▶ [Extracted information]

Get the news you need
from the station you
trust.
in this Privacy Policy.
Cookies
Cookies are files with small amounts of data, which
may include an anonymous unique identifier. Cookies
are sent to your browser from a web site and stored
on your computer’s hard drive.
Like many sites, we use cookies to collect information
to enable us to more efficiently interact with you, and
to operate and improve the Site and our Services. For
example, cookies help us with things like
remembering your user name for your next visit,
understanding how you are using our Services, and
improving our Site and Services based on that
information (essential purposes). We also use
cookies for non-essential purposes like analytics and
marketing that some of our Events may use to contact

▶ [Problem to work on] Take the line containing "understanding how you" and each line after it up to the last line of the listing, and print them exactly.

▶ [Exercise response]
understanding how you are using our Services, and
improving our Site and Services based on that
information (essential purposes). We also use
cookies for non-essential purposes like analytics and
marketing that some of our Events may use to contact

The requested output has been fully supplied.